The purpose of these posts is to help people try to understand the mindset behind why we experience the strife we do when we change our food lifestyles. Dealing with this one can be very tricky. When people react negatively to our new food choices because they genuinely believe them to be harmful, it can be difficult to reason them through things when you're contradicting decades of thoroughly embedded thinking. The best suggestion is to understand where the distress is coming from (lack of scientific understanding and an old, outdated knowledge base) and to be as kind and understanding towards them as you can. People who are concerned for your health are usually coming from a place of love for you, even if they don't know what they don't know. Some things you can do to prepare for these interactions are as follows:

  1. Educate yourself
    • You have to know the what and why behind the ketogenic lifestyle if you're going to deal with this kind of conflict. If you don't really understand why this works and that there is a plethora of scientific evidence that it's not only not harmful, it's actually healing, you're going to have a hard time explaining your choices to someone who is concerned for your health and bombarding you with links to low-fat/calorie-counting advocacy.
  2. Be kind
    • If someone is genuinely concerned about your health because they believe the old diet dogma to be true, their motives aren't bad, just misguided. Yes, it's incredibly frustrating when Aunt Sue had nothing at all to say when you were diving head-first into a plate of cookies, but is suddenly aghast that you're eating all that bacon and butter. Remember that for all of Aunt Sue's life, she's been told that fatty foods will kill you and also that it's okay to have anything in moderation. She may even believe that you "deserve" those old cookie indulgences and you're "depriving" yourself now. By going keto, you're contradicting what she thinks she knows and that's hard to process. If she's willing to listen, educate her, but do it gently and with love.

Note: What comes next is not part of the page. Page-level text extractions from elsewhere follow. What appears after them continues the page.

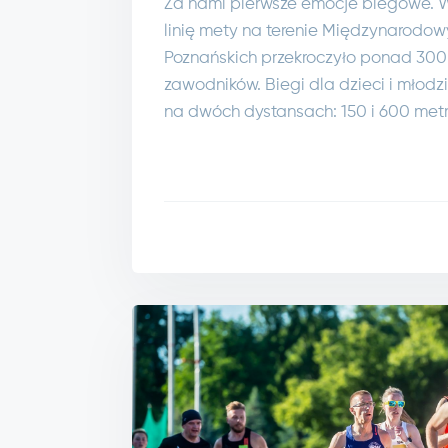
Za nami pierwsze emocje biegowe. 
linię mety na terenie Międzynarodo
Poznańskich przekroczyło ponad 30
zawodników. Biegi dla dzieci i młodz
na dwóch dystansach: 150 i 600 met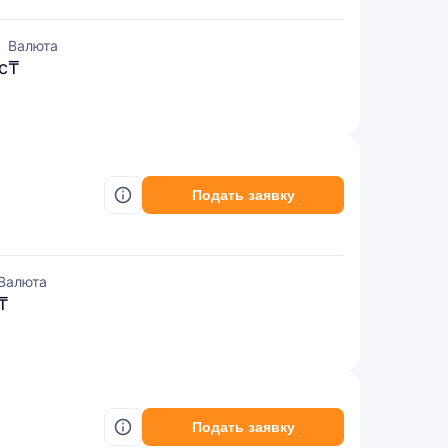
Валюта
с
₸
Подать заявку
Валюта
₸
Подать заявку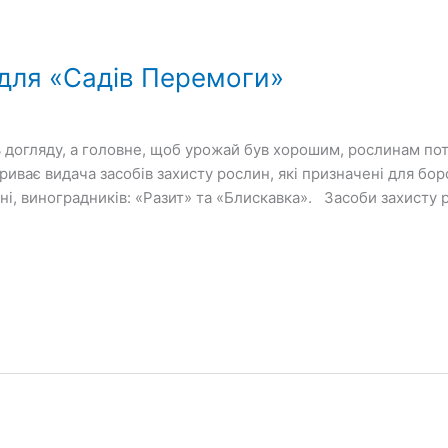
 для «Садів Перемоги»
 догляду, а головне, щоб урожай був хорошим, рослинам пот
иває видача засобів захисту рослин, які призначені для бор
луні, виноградників: «Разит» та «Блискавка». Засоби захисту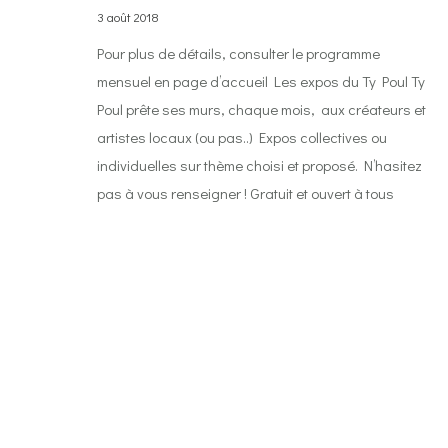
3 août 2018
Pour plus de détails, consulter le programme
mensuel en page d’accueil Les expos du Ty Poul Ty
Poul prête ses murs, chaque mois, aux créateurs et
artistes locaux (ou pas..) Expos collectives ou
individuelles sur thème choisi et proposé. N’hasitez
pas à vous renseigner ! Gratuit et ouvert à tous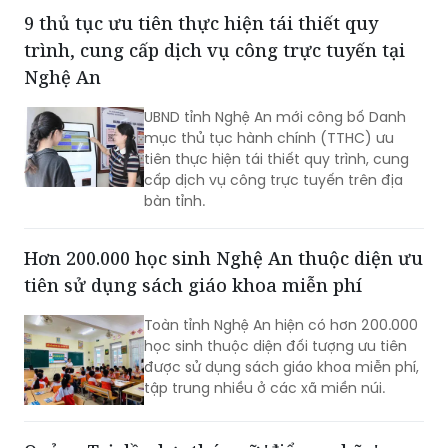
Nghệ An
UBND tỉnh Nghệ An mới công bố Danh
mục thủ tục hành chính (TTHC) ưu
tiên thực hiện tái thiết quy trình, cung
cấp dịch vụ công trực tuyến trên địa
bàn tỉnh.
Hơn 200.000 học sinh Nghệ An thuộc diện ưu
tiên sử dụng sách giáo khoa miễn phí
Toàn tỉnh Nghệ An hiện có hơn 200.000
học sinh thuộc diện đối tượng ưu tiên
được sử dụng sách giáo khoa miễn phí,
tập trung nhiều ở các xã miền núi.
Quảng Trị dồn lực tháo gỡ 'điểm nghẽn',
tăng tốc thi công các công trình trọng điểm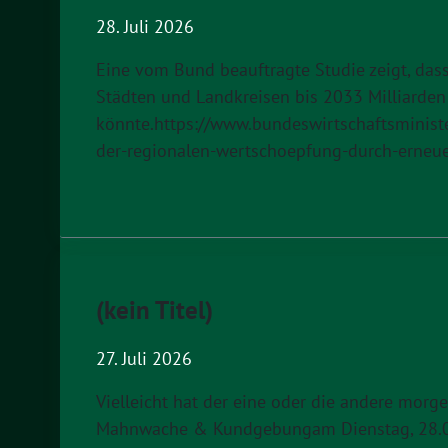
28. Juli 2026
Eine vom Bund beauftragte Studie zeigt, da
Städten und Landkreisen bis 2033 Milliarden
könnte.https://www.bundeswirtschaftsminist
der-regionalen-wertschoepfung-durch-erneue
(kein Titel)
27. Juli 2026
Vielleicht hat der eine oder die andere morg
Mahnwache & Kundgebungam Dienstag, 28.07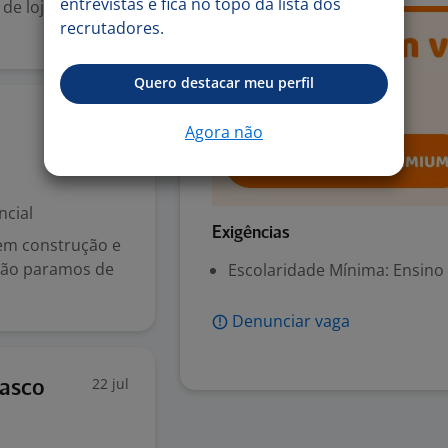
entrevistas e fica no topo da lista dos
de lojas da
recrutadores.
Quero destacar meu perfil
22 jul
Agora não
ncial
Exigências
em construção e
 não paramos de
Escolaridade Mínima: Ensino
Denunciar vaga
22 jul
sasco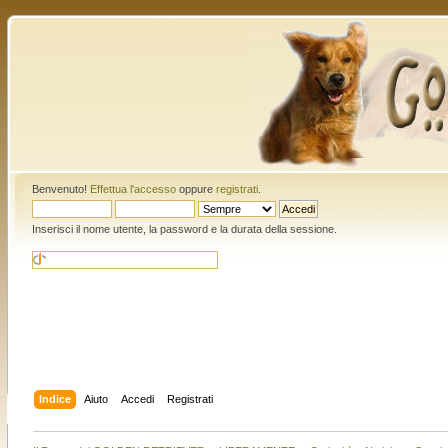
Benvenuto!
Effettua l'accesso
oppure
registrati
.
Inserisci il nome utente, la password e la durata della sessione.
Indice
Aiuto
Accedi
Registrati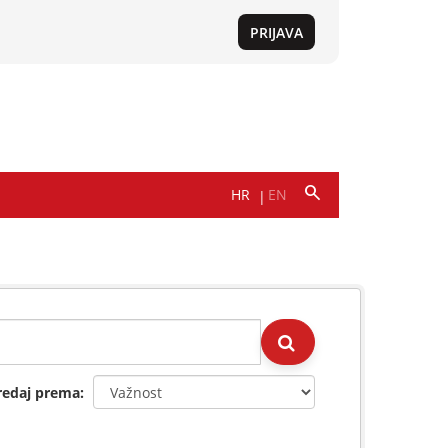
redaj prema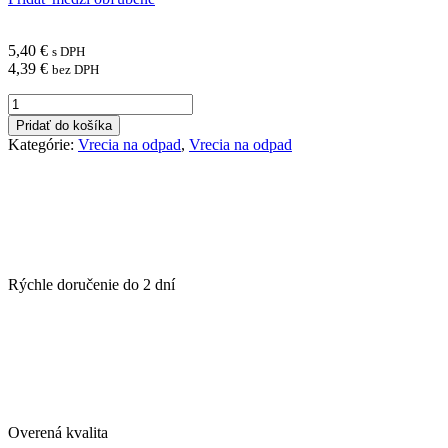
5,40
€
s DPH
4,39
€
bez DPH
množstvo
Vrecia
Pridať do košíka
na
Kategórie:
Vrecia na odpad
,
Vrecia na odpad
odpadky
PROFI
120
ℓ
,
45mic.,
70
x
Rýchle doručenie do
2 dní
110
cm,
čierne,
LDPE,
10
ks
Overená kvalita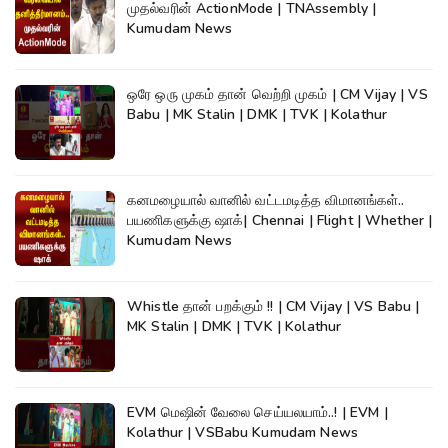
முதல்வரின் ActionMode | TNAssembly |
Kumudam News
ஒரே ஒரு முகம் தான் வெற்றி முகம் | CM Vijay | VS
Babu | MK Stalin | DMK | TVK | Kolathur
கனமழையால் வானில் வட்டமடித்த விமானங்கள்..
பயணிகளுக்கு ஷாக்| Chennai | Flight | Whether |
Kumudam News
Whistle தான் பறக்கும் !! | CM Vijay | VS Babu |
MK Stalin | DMK | TVK | Kolathur
EVM மெஷின் வேலை செய்யலயாம்..! | EVM |
Kolathur | VSBabu Kumudam News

  3. Remember where you came from
    • Most important when dealing with other people is to remember that at one point you believed all the diet dogma, too. We all did. Keep that in mind and it will help you be patient with others.

Keeping these tips in mind and remembering that our movement is still very counter-cultural within the health and wellness community, much less society as a whole, will help you navigate tense or difficult situations when they arise. Above all, be true to yourself and your health, be confident in your choices, and keep on keto-ing on.